The new chairman of the Democratic National Committee, as part of an effort to change the public’s perception of the party as a captive of special interests, implored the nation’s labor unions last month not to endorse a Presidential candidate before the party’s nominating convention in 1988.
"[T]he trade-union movement can strengthen the party’s nominee by refraining from an early endorsement,” said Paul G. Kirk Jr., the new chairman, at a meeting of the Communications Workers of America. “Let the candidates use the primary process to demonstrate their own broad appeal and their own strong politcial base before giving [one] your full and united backing.”
Mr. Kirk’s request was interpreted by some observers as a slap at the National Education Association and the American Federation of Teachers, both of which gave preliminary pledges of support to the Democratic candidate, Walter F. Mondale, 13 months before last November’s election and three months before the party’s first primary.
President Reagan’s supporters turned the endorsements against Mr. Mondale during the campaign, alleging that the Democrat was much too closely tied to the teachers’ groups.

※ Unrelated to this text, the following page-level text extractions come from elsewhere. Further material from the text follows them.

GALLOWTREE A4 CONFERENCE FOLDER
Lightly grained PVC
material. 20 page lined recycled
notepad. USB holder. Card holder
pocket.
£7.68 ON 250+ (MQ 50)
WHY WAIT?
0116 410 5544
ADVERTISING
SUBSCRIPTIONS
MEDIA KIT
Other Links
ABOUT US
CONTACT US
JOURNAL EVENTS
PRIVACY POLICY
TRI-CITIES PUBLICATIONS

Senator Pete V. Domenici, chairman of the Senate Budget Committee, is caught in perhaps a classic case of conflict of interest.
The New Mexico Republican, whose panel recommends spending limits on federal programs, admitted the conflict last month at the legislative conference of the Council of Great City Schools.

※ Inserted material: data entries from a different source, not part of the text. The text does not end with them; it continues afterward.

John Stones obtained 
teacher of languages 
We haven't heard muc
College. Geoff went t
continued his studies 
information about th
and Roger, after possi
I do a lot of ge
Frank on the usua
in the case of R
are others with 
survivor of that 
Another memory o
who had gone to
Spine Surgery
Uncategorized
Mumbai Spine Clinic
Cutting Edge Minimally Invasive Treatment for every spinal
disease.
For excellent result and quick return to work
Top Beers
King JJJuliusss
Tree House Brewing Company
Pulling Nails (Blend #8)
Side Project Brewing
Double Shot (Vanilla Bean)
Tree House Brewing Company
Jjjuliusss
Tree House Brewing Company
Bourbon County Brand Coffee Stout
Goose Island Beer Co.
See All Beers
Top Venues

Days earlier, the budget committee had overwhelmingly rejected President Reagan’s proposed $2.3-billion cut in aid to postsecondary students next year, opting instead for a relatively mild $200-million reduction.
At the gathering of urban educators, Senator Domenici revealed his vested interest in preserving student aid: next school year, seven of his eight children will be enrolled at institutions of higher learning.
Still, despite whatever federal aid might be available, he said that he had “no idea how I’m going to pay for it.”
Gary L. Bauer, soon to be nominated as undersecretary of education, was recently named to a three-member Presidential commission to study the 1928 famine in the Ukraine. He said that he did not know how he came to be picked for the panel.
He did know that the panel was created by the Congress last year to study the role of the Bolshevik goverment in causing or exacerbating the famine.
Mr. Bauer, who confided to a reporter recently that his true love is foreign affairs, said he did not expect the panel’s work to interfere with his duties at the department.
His fellow commissioners are Surgeon General C. Everett Koop and Howard E. Douglas, ambassador\at-large with the State Department.